• **Exercise**: Give the listing again word for word. Leave every image out.

• **Dataset content**:
____________________

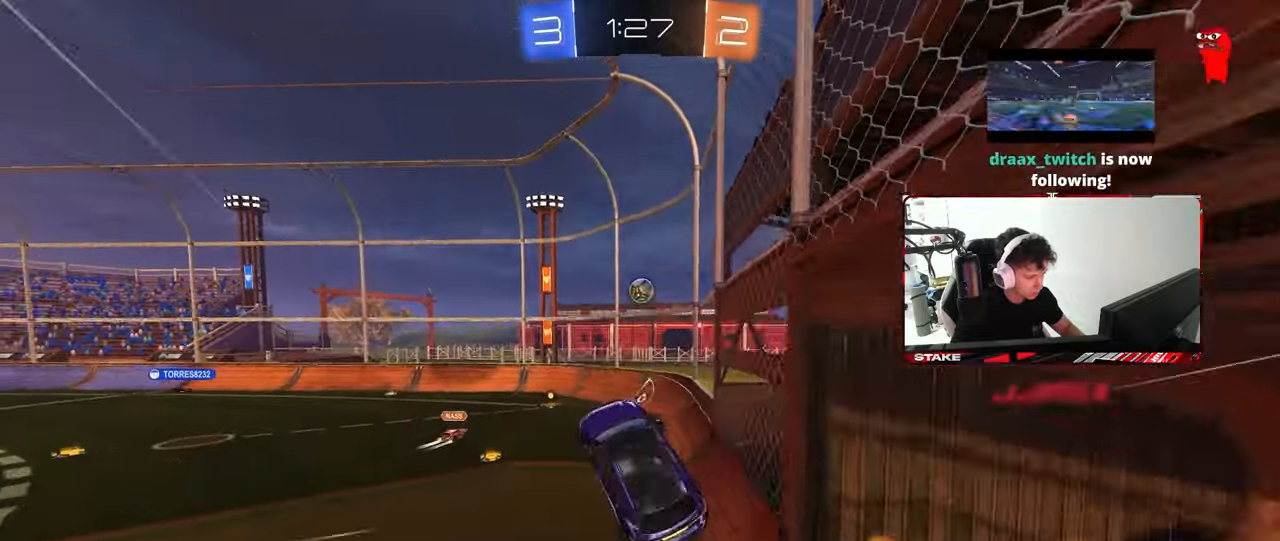
{"keys": ["w"], "mouse": ["left"], "mouse_move": "still", "events": [[33, "a", "down"], [83, "a", "up"], [217, "w", "down"], [350, "mouse_right", "down"], [400, "mouse_left", "down"], [500, "mouse_right", "up"]]}
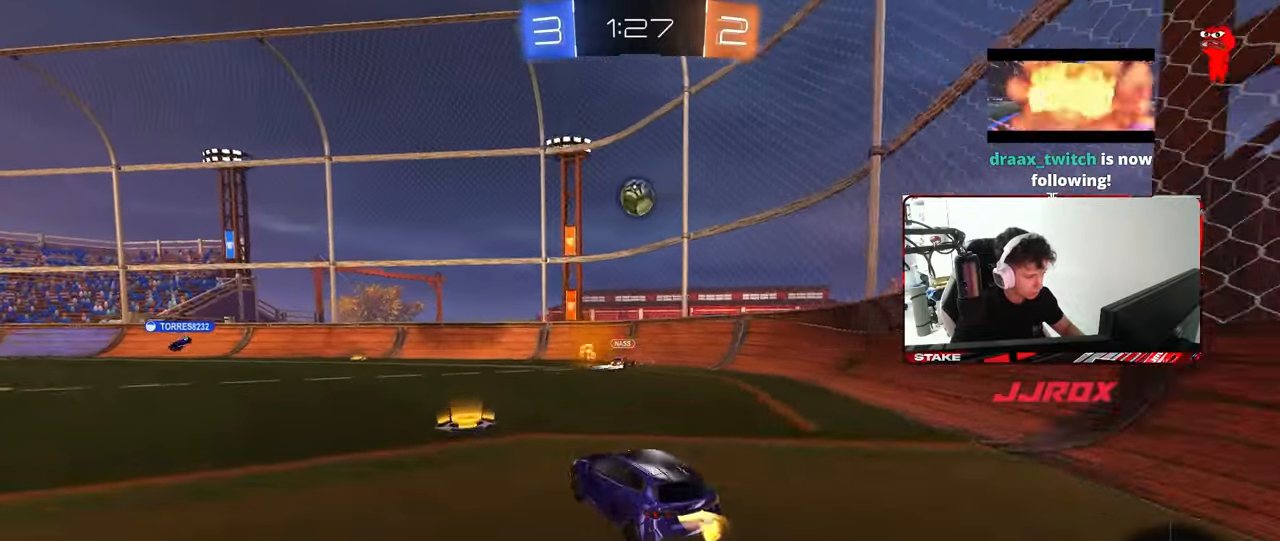
{"keys": ["a", "w"], "mouse": [], "mouse_move": "still", "events": [[133, "d", "down"], [183, "d", "up"], [233, "a", "down"], [283, "mouse_left", "up"]]}
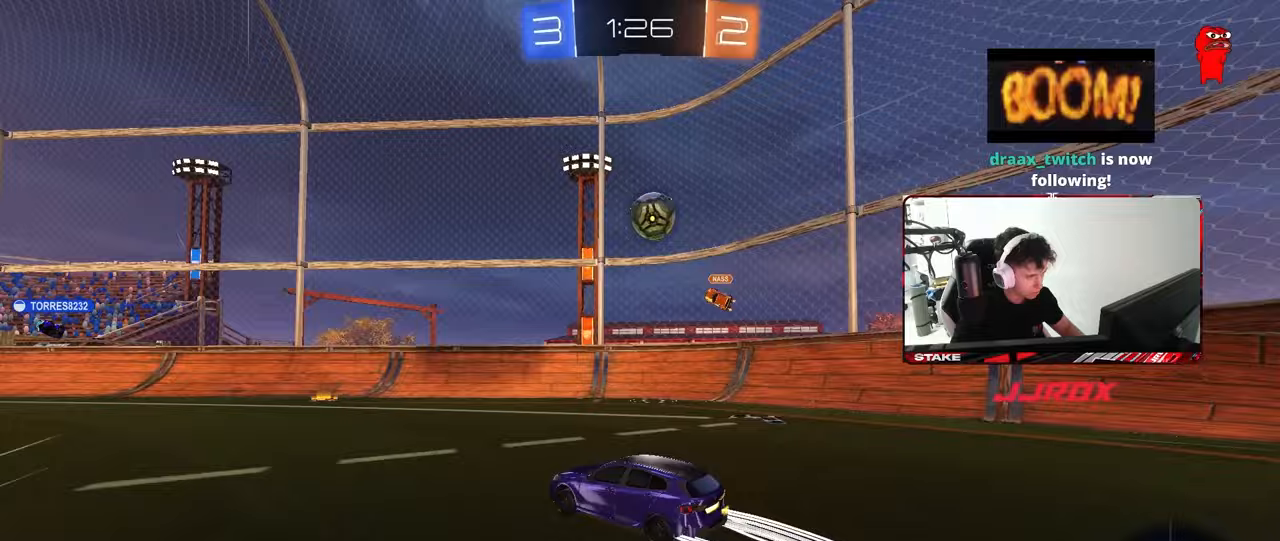
{"keys": ["d", "w"], "mouse": [], "mouse_move": "still", "events": [[50, "a", "up"], [50, "d", "down"], [283, "w", "up"], [483, "w", "down"]]}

____________________

• **Exercise solution**:
{"keys": ["w"], "mouse": ["left"], "mouse_move": "still", "events": [[33, "a", "down"], [83, "a", "up"], [217, "w", "down"], [350, "mouse_right", "down"], [400, "mouse_left", "down"], [500, "mouse_right", "up"]]}
{"keys": ["a", "w"], "mouse": [], "mouse_move": "still", "events": [[133, "d", "down"], [183, "d", "up"], [233, "a", "down"], [283, "mouse_left", "up"]]}
{"keys": ["d", "w"], "mouse": [], "mouse_move": "still", "events": [[50, "a", "up"], [50, "d", "down"], [283, "w", "up"], [483, "w", "down"]]}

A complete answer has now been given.